◆ EXERCISE PROMPT ◆
Wherever the string "Tenisz" appears in the records, return the line that holds it.

◆ RECORDS ◆
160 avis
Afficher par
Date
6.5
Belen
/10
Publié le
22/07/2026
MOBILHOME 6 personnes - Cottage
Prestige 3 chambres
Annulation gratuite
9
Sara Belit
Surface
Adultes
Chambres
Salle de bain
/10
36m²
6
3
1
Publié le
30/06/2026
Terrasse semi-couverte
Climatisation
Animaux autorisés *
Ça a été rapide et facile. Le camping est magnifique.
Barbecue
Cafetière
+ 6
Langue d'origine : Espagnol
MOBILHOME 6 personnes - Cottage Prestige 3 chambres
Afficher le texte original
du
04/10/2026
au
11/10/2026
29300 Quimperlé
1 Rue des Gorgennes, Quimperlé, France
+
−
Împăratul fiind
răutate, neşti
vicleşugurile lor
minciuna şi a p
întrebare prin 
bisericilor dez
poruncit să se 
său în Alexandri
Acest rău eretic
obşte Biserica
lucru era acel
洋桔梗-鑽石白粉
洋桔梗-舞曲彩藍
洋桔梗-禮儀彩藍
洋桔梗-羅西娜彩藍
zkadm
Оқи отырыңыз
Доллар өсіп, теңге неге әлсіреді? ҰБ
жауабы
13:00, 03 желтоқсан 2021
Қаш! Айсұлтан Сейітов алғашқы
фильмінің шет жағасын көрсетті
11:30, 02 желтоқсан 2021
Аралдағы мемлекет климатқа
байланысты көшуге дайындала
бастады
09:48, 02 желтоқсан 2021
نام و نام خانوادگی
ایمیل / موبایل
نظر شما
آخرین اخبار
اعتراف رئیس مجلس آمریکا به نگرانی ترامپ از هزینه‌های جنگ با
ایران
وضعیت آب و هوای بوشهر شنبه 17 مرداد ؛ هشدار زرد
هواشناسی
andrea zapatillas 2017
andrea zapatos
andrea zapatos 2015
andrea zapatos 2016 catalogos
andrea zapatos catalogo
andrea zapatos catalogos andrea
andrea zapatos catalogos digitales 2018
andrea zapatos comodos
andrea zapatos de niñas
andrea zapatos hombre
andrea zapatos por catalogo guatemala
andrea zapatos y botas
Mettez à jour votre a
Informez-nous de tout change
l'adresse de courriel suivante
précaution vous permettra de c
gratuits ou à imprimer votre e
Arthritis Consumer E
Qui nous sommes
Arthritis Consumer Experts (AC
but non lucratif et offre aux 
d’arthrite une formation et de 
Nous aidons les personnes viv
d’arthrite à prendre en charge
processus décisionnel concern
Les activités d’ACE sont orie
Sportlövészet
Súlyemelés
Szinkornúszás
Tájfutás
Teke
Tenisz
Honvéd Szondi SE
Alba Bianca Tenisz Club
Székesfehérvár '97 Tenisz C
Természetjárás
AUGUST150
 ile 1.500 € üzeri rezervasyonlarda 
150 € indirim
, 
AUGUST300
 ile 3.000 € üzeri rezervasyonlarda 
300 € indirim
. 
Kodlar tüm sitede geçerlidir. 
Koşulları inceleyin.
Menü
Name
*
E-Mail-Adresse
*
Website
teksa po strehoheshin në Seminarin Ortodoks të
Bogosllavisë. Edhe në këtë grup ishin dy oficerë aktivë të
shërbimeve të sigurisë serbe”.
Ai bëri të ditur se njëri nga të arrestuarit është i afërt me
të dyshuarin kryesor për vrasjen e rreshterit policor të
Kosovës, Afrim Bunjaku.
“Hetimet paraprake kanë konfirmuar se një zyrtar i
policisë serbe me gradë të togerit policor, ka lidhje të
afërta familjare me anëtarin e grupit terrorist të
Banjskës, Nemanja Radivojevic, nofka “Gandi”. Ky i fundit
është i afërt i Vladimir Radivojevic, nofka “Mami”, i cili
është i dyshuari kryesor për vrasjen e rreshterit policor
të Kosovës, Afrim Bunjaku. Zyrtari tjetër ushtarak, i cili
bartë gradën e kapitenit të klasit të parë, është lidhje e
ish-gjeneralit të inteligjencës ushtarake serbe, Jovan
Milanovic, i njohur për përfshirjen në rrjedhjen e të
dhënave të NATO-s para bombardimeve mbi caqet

◆ ANSWER TO THE PROBLEM ◆
Tenisz
Alba Bianca Tenisz Club
Székesfehérvár '97 Tenisz C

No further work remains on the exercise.